À l’approche de la rentrée, les parents doivent vérifier que les vaccinations obligatoires de leur enfant sont à jour. Lors de l’inscription ou de la première admission dans une école, l’établissement peut demander une copie des pages correspondantes du carnet de santé ou un certificat établi par un professionnel de santé. Seules les informations relatives aux vaccins doivent être communiquées, les autres données médicales restant confidentielles.
Les obligations varient selon la date de naissance. Pour les enfants nés avant le 1er janvier 2018, la vaccination contre la diphtérie, le tétanos et la poliomyélite constitue l’obligation principale. Pour ceux nés à partir de cette date, le calendrier obligatoire couvre également la coqueluche, l’Haemophilus influenzae de type b, l’hépatite B, le pneumocoque, les méningocoques, la rougeole, les oreillons et la rubéole. Les rappels contre la diphtérie, le tétanos, la poliomyélite et la coqueluche demeurent indispensables à 6 ans puis entre 11 et 13 ans.
Que faire lorsque le calendrier n’est pas à jour ?
Une vaccination incomplète ne signifie pas nécessairement que toutes les injections doivent être recommencées. Le médecin, le pédiatre, la sage-femme ou le centre de vaccination peut établir un programme de rattrapage adapté à l’âge de l’enfant et aux doses déjà reçues. Une admission provisoire peut être accordée, avec un délai généralement fixé à trois mois pour régulariser la situation. Une contre-indication médicale doit, quant à elle, être attestée par un certificat.

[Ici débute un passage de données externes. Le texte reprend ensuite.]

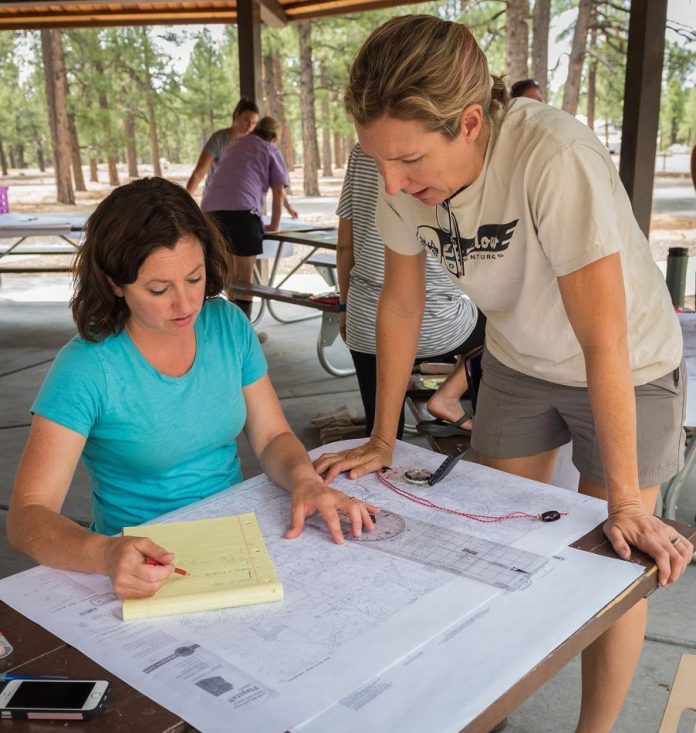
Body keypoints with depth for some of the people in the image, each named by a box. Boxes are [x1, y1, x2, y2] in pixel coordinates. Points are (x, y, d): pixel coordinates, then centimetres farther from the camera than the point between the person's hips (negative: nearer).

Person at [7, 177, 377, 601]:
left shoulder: (229, 325, -2)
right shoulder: (87, 369, -17)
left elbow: (272, 437, 3)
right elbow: (28, 516, -19)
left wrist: (304, 479, -19)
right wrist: (106, 554, -39)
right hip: (146, 567, -3)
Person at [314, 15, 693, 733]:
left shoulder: (554, 157, -36)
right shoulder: (406, 172, -18)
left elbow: (604, 342, -32)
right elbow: (400, 304, -6)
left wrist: (624, 502, -26)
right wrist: (381, 441, -2)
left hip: (629, 371, -4)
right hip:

Depuis 2025, la protection obligatoire des nourrissons contre les infections à méningocoques a été renforcée avec les vaccinations contre les groupes ACWY et B. Les parents d’enfants plus âgés doivent également vérifier les recommandations correspondant à leur tranche d’âge. La vaccination contre les papillomavirus humains, proposée notamment au collège, reste recommandée et ne conditionne pas l’inscription scolaire.
Une démarche utile pour toute la communauté scolaire
La vaccination protège l’enfant contre des maladies pouvant provoquer des complications graves, mais elle réduit aussi leur circulation dans les classes. Cette protection collective est particulièrement importante pour les élèves qui ne peuvent pas recevoir certains vaccins en raison de leur état de santé ou dont les défenses immunitaires sont affaiblies.
Avant la rentrée, le plus simple consiste à consulter le carnet de santé et à prendre rendez-vous avec un professionnel en cas de doute. Les parents doivent éviter toute vaccination improvisée et signaler les antécédents allergiques ou les réactions importantes déjà observées. Le calendrier dépendant de l’âge, de l’état de santé et des vaccinations antérieures, seul un professionnel pourra confirmer les injections nécessaires et organiser un éventuel rattrapage.